Жертвами государственного террора оказывались не только евреи, но и цыгане, сектанты, гомосексуалисты, «праздношатающиеся», асоциальные элементы – все те, кто не вписывался в нацистский стандарт полезного члена общества. Представители каждой из этих групп, попадая в концлагерь, получали соответствующий значок на полосатой робе – немецкая страсть к порядку проявляла себя и здесь. Список лиц неарийского поведения постоянно дополнялся, и параллельно росла тяга к радикальным решениям (Endl"osung), которые будут реализованы уже в ходе второй мировой войны. Влияние террора на сознание немцев не следует переоценивать – он был одним, но не единственным механизмом обеспечения политического господства НСДАП. Взгляд на Германию тридцатых годов как на один большой застенок являлся скорее пропагандистским приемом, который использовало международное антифашистское движение тех лет. Довоенные концлагеря являлись средством устрашения, а не изоляции и физического уничтожения. Пребывание в них было, как правило, кратковременным (за исключением лидеров оппозиционных партий), а выход на свободу ставился в зависимость от готовности прекратить политическую деятельность и стать негласным сотрудником гестапо. К сентябрю 1939 г. в архипелаге нацистских концлагерей находилось около 25 тыс. человек. Спецификой нацистского террора был его превентивный характер – «речь шла скорее не о подавлении любого протеста, а о своевременном предупреждении его появления. Недовольство могло быть сколь угодно большим, но оно не представляло опасности для тоталитарного режима, пока оставалось неорганизованным. Важнейшим инструментом системы обеспечения безопасности нацистского режима были не столько концлагеря, сколько обычные канцелярские папки, где собиралась информация о малейшем проявлении недовольства» (М. Штейнерт).
Пропаганду «третьего рейха» можно без преувеличения назвать идеологическим террором. Если эсесовские питомники занимались биологическим отбором расово чистых экземпляров, то Геббельсу было поручено духовное формирование нового человека. Возглавляемое им Министерство пропаганды и народного просвещения не имело аналогов в мировой истории. Принципы, сформулированные его шефом: простота, размах, концентрация, реализовывались в ежедневной работе огромной империи средств массовой информации. Правда в ней допускалась ровно настолько, насколько она соответствовала интересам режима. Ложь была гораздо удобнее – она не знала границ и позволяла сотрудникам Геббельса чувствовать себя архитекторами человеческих душ. После запрета либеральной прессы ставка была сделана на согласованность пропагандистских кампаний, не только сопровождавших, но и предварявших принципиальные внутри– и внешнеполитические решения. В своем конкретном исполнении эти кампании весьма напоминали коммерческую рекламу, обращаясь к подсознанию потребителей, делая ставку на доходчивость и отделяя рекламный образ того или иного «продукта» от его реального содержания. Одной из первых организованных сверху «спонтанных акций протеста» было сожжение неугодных новому режиму книг студентами университетов 10 мая 1933 г. Позже в качестве субъектов идеологической цензуры выступало около полусотни партийных и государственных учреждений, список запрещенных и изымаемых из библиотек книг исчислялся десятками тысяч названий.

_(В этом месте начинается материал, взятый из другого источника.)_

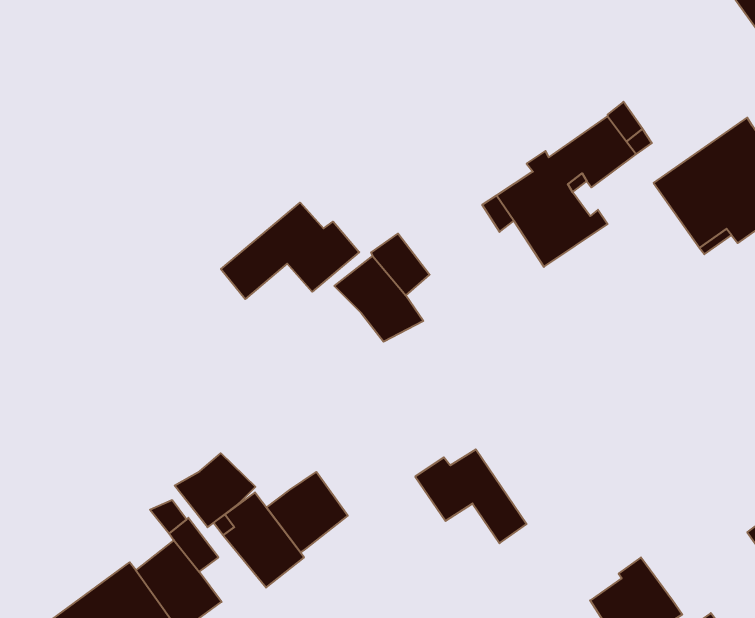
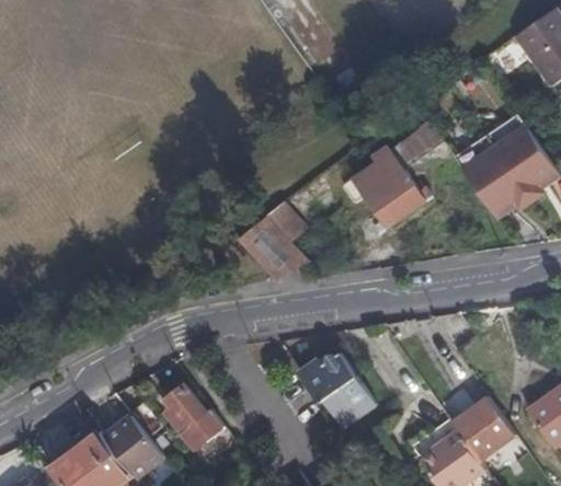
building: [221,203,359,299] -> none
building: [175,453,255,527] -> none
building: [266,472,348,553] -> none
building: none -> [448,392,513,456]

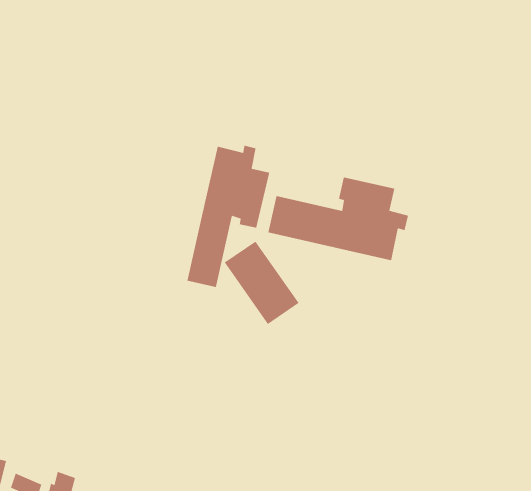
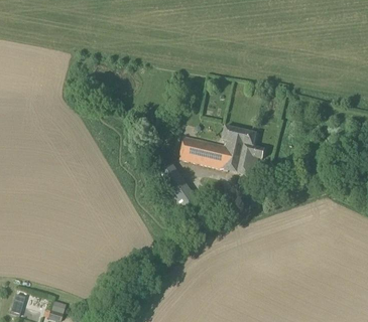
building: [187,145,270,288] -> none

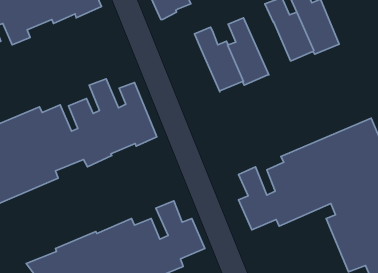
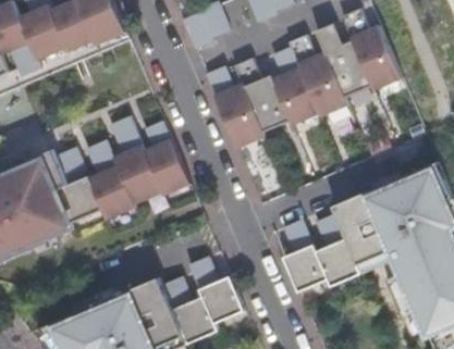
building: none -> [286,34,346,116]
building: none -> [204,65,263,149]

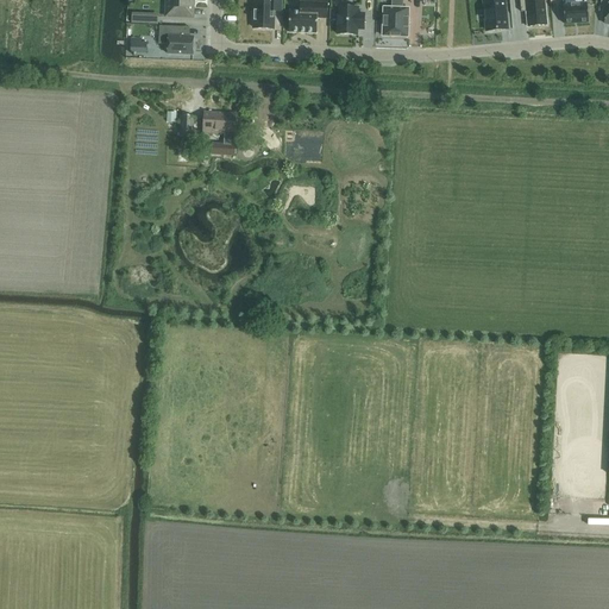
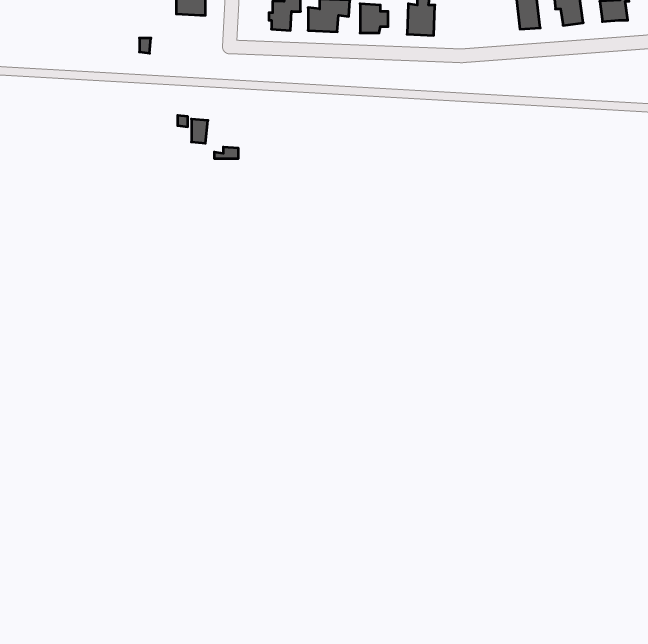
building: [158,23,194,51] -> none
building: [202,109,237,131] -> none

«Пропаганда должна доходить до каждого» – реализуя этот принцип, геббельсовский аппарат проявлял неистощимую выдумку. Сюда относилось и использование технических новшеств вроде радио, позволявшего напрямую воздействовать на настроения миллионов домохозяек, проводивших свое время на кухне, и обязательные пропагандистские журналы (Wochenschau) перед киносеансами, и книга «Майн кампф» в качестве обязательного подарка молодоженам. Пропаганда воздействовала даже на гастрономические вкусы населения – в условиях курса на автаркию и экономию валюты была развернута кампания за отказ от натурального кофе, а сливочное масло попало в разряд продуктов, подрывающих обороноспособность Германии (r"ustungsfeindlich).
Специфической чертой тоталитарной пропаганды является то, что она не просто манипулирует общественным мнением – она его создает, превращаясь в «центральный инструмент социального контроля» (П. Лонгерих). На любой из вопросов, волнующих того или иного человека, у нее должен иметься готовый ответ.
Нацистская пропаганда была вездесущей, простираясь от скромной кухни до циклопического сооружения в Нюрнберге, где ежегодно проходили съезды НСДАП.
Очевидцы воспринимали их как незабываемое шоу – днем бесконечные парады и апофеоз появления Гитлера на трибуне, ночью замки из лучей света, создаваемых тысячами прожекторов, и массовые факельные шествия.
Главным для участников того или иного съезда, число которых доходило до сотни тысяч, было не обсуждение политического курса и принятие решений, а эмоциональный подъем и чувство сопричастности к происходящему. «Фюрер думает за нас» – эта культовая формула избавляла многих немцев от угрызений совести за соучастие в преступных деяниях режима.